In the South, existing-home sales slipped 1.1 percent to an annual pace of 1.85 million in February but are 6.9 percent above a year ago. The median price in the South was $139,600, down 4.2 percent from February 2009.
Existing-home sales in the West fell 4.7 percent to an annual rate of 1.22 million in February but are 3.4 percent higher than February 2009. The median price in the West was $207,900, down 9.8 percent from a year ago.
“A lack of affordable housing inventory is holding back sales and pressuring prices to be bid upwards in many California markets,” Yun noted." [Source: Realtor.org]
Regarding shadow housing inventory, read this note from S&P. I recommend you check out the chart trend of seriously delinquent loan balances aka 90+ days delinquent or in foreclosure.
"The current "shadow inventory" (including all delinquent loans, not only those that are real estate owned [REO]) of troubled mortgages will likely take about 33 months or nearly three years to clear at the current rate of liquidations.
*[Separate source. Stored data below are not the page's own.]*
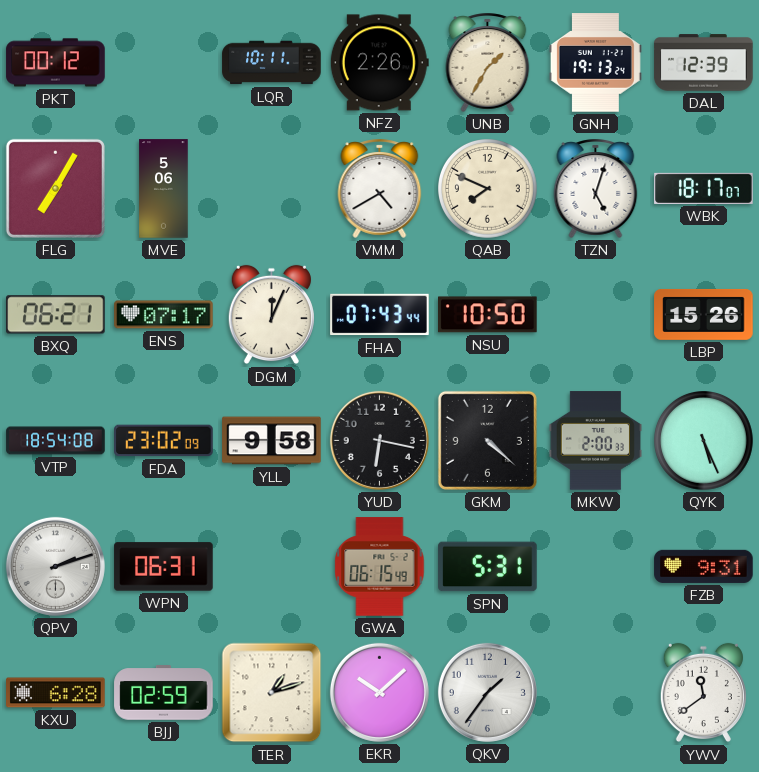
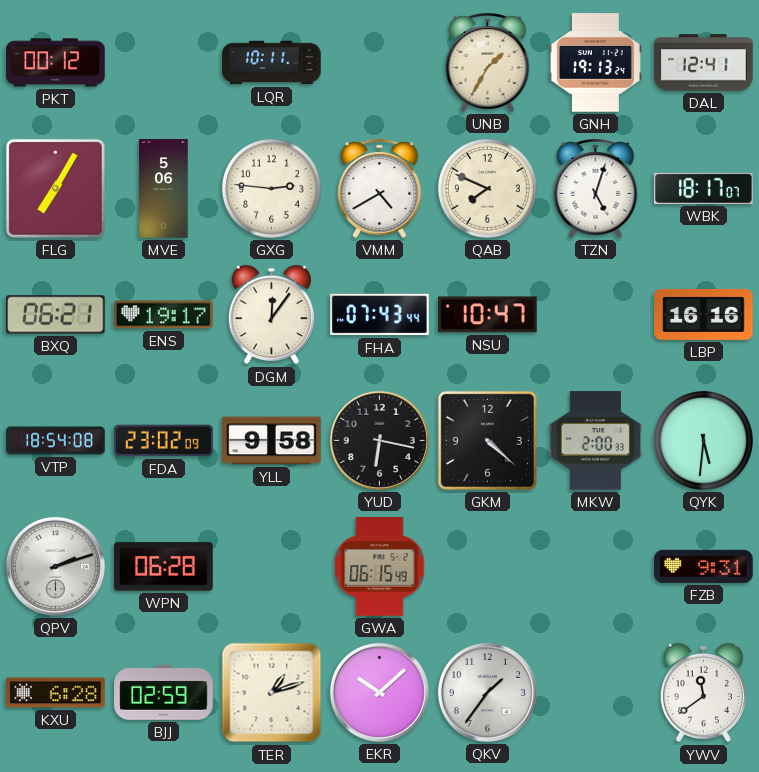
NFZ: 2:26 -> none
DAL: 12:39 -> 12:41
GXG: none -> 2:46
ENS: 07:17 -> 19:17
DGM: 12:04 -> 12:06
NSU: 10:50 -> 10:47
LBP: 15:26 -> 16:16
QYK: 5:26 -> 5:31
WPN: 06:31 -> 06:28
SPN: 5:31 -> none
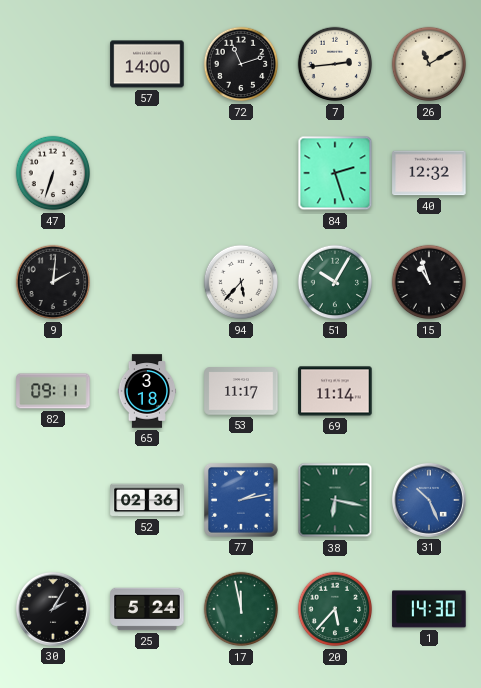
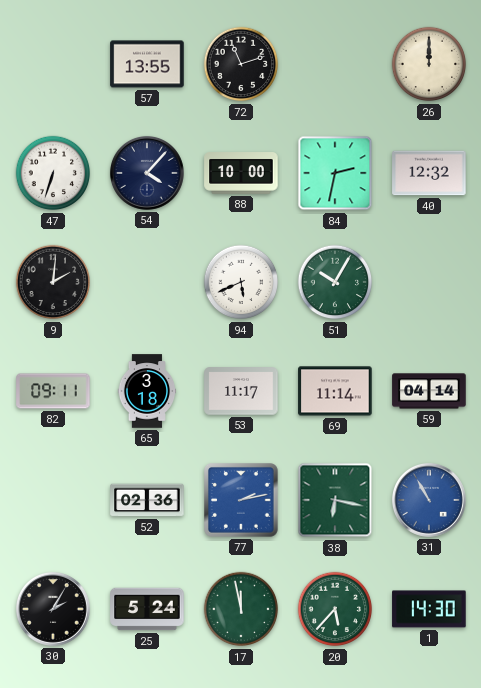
57: 14:00 -> 13:55
7: 2:44 -> none
26: 11:10 -> 12:00
54: none -> 4:07
88: none -> 10:00
84: 2:27 -> 2:32
94: 5:37 -> 5:41
15: 10:57 -> none
59: none -> 04:14
31: 10:26 -> 10:55
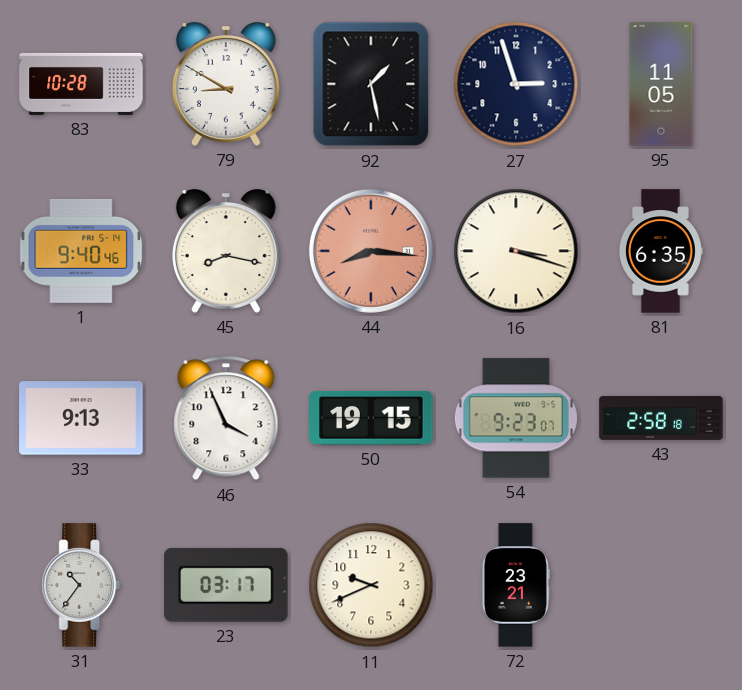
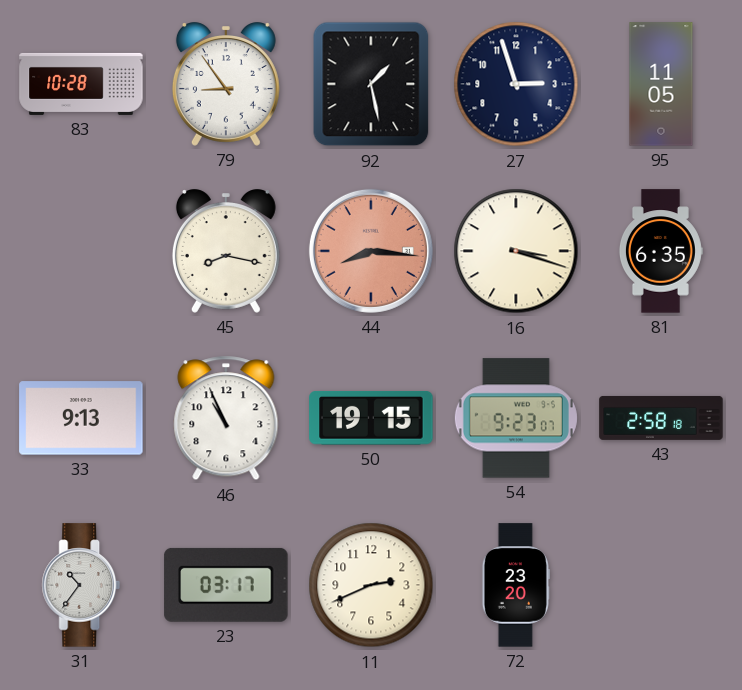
79: 8:50 -> 8:54
1: 9:40 -> none
46: 3:56 -> 10:56
11: 9:41 -> 2:41
72: 23:21 -> 23:20
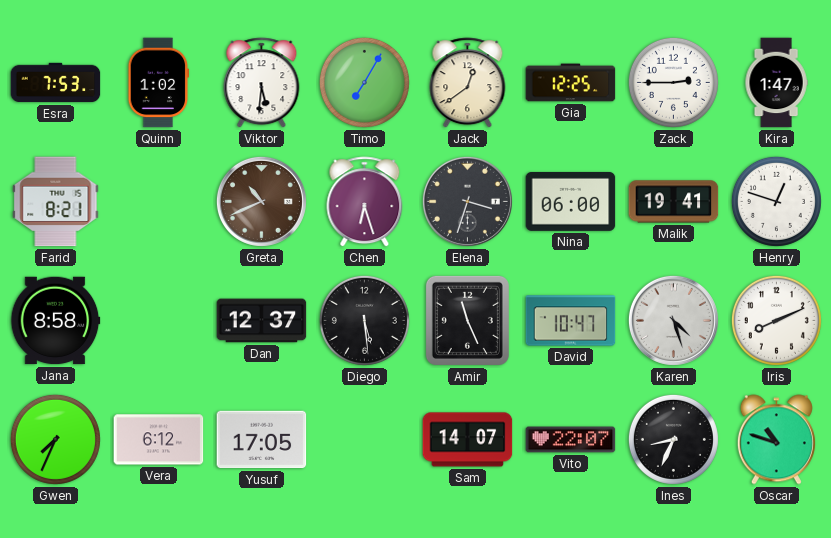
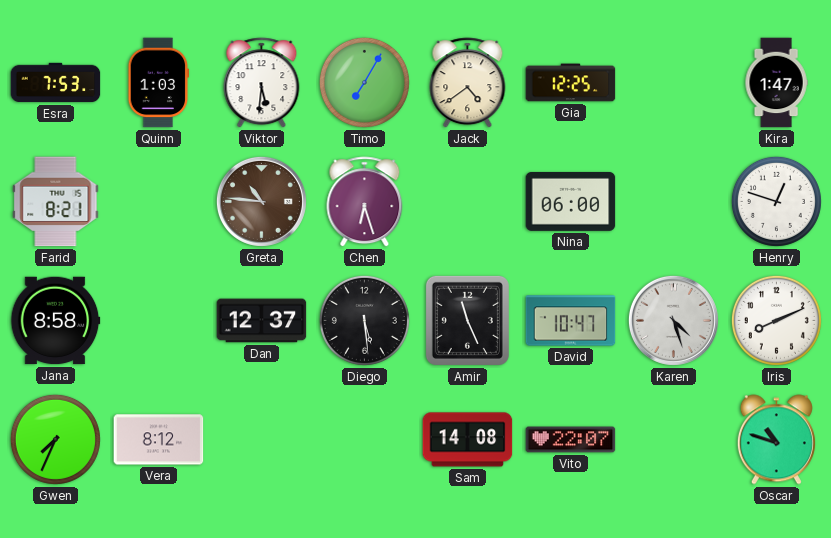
Quinn: 1:02 -> 1:03
Jack: 12:39 -> 4:39
Zack: 2:45 -> none
Greta: 10:41 -> 10:46
Elena: 3:33 -> none
Malik: 19:41 -> none
Vera: 6:12 -> 8:12
Yusuf: 17:05 -> none
Sam: 14:07 -> 14:08
Ines: 8:34 -> none
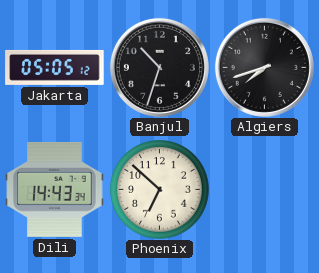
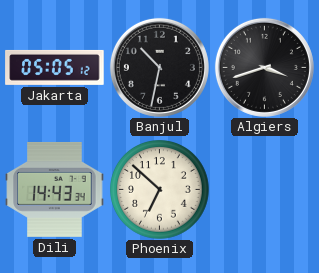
Banjul: 10:33 -> 10:32
Algiers: 7:42 -> 3:42
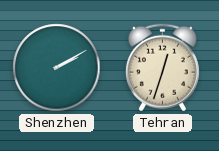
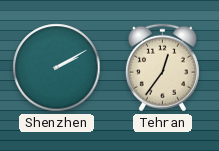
Tehran: 12:33 -> 12:36
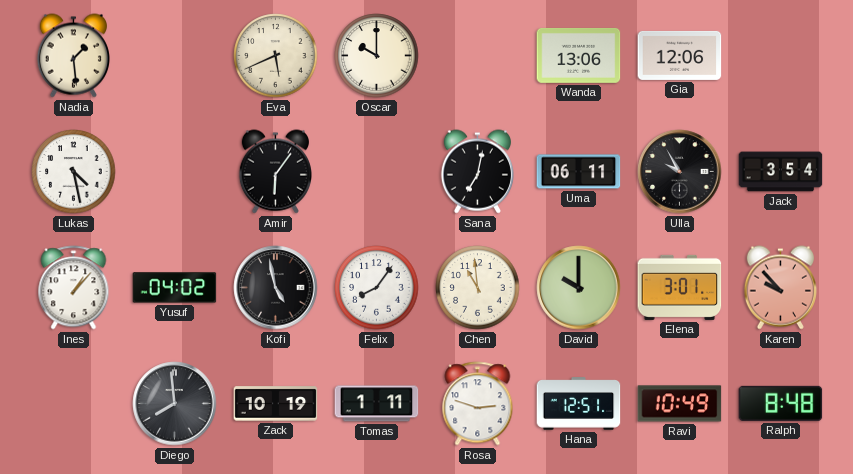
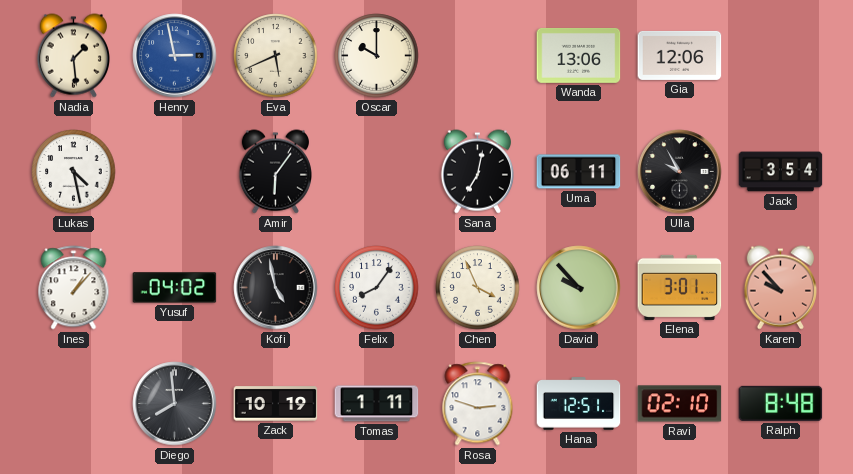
Henry: none -> 2:58
Chen: 10:59 -> 3:56
David: 10:00 -> 9:53
Ravi: 10:49 -> 02:10
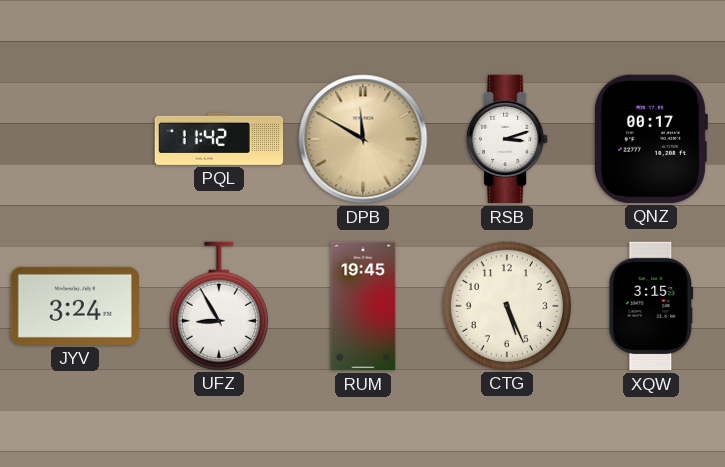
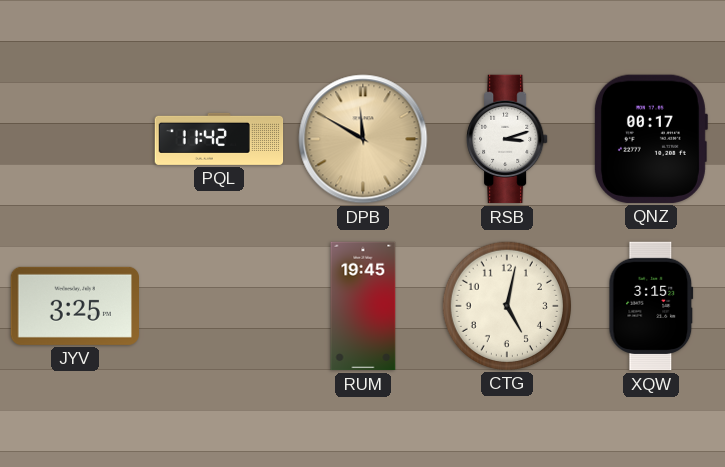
JYV: 3:24 -> 3:25
UFZ: 8:55 -> none
CTG: 5:26 -> 5:02
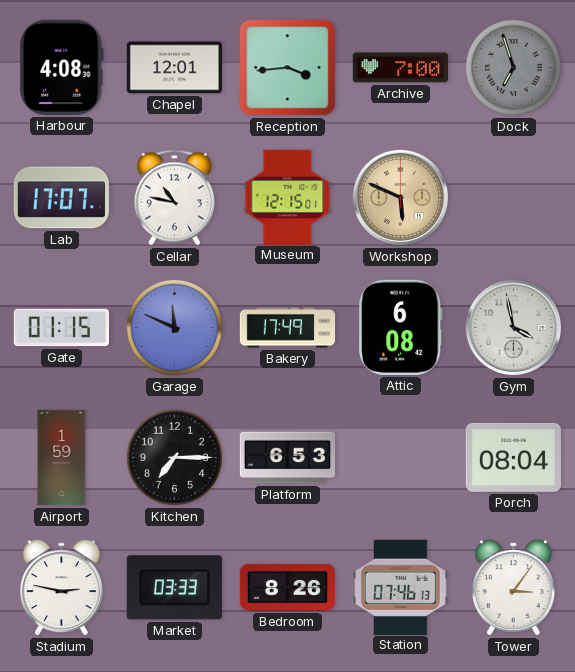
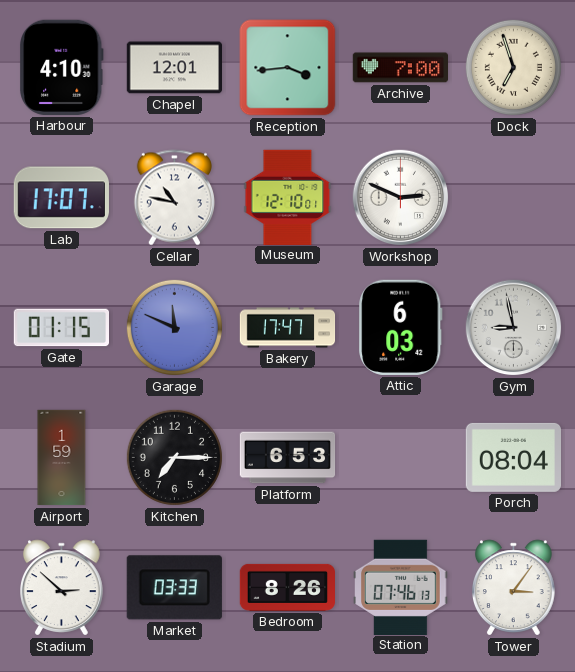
Harbour: 4:08 -> 4:10
Dock dial: grey -> cream
Museum: 12:15 -> 12:10
Workshop: 5:49 -> 2:49
Workshop dial: champagne -> white
Bakery: 17:49 -> 17:47
Attic: 6:08 -> 6:03
Gym: 3:58 -> 8:58
Stadium: 2:47 -> 2:52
Moreover, we believe this estimate is conservative, as we do not assume any loans that have yet to show any serious signs of distress to date will default in the future and further increase the overhang of homes. Nonetheless, we believe that in reality additional loans will default in the near future due to the weak economic environment, distressed residential home values, and the resulting contraction in the supply of mortgage finance." (Read article: The Shadow Inventory Of Troubled Mortgages Could Undo U.S. Housing Price Gains at S&P).
Chart 1) Months Supply of Existing Homes (over 1 year)
Chart 2) Existing Home Sales (over 1 year)
Source: NAR Data from table
Zillow also provides great information on housing. See the recent blog post from Stan Humphries their Chief Economist on March 9, 2010.
"Consistent with trends that materialized in December, home value change continued to weaken in many markets around the country during January. Nationally, while the annualized appreciation rate continued to improve -– increasing from -5.5% in December to -4.8% in January –- home values declined 0.33% from the prior month (a slightly larger monthly depreciation than the 0.27% recorded in December)."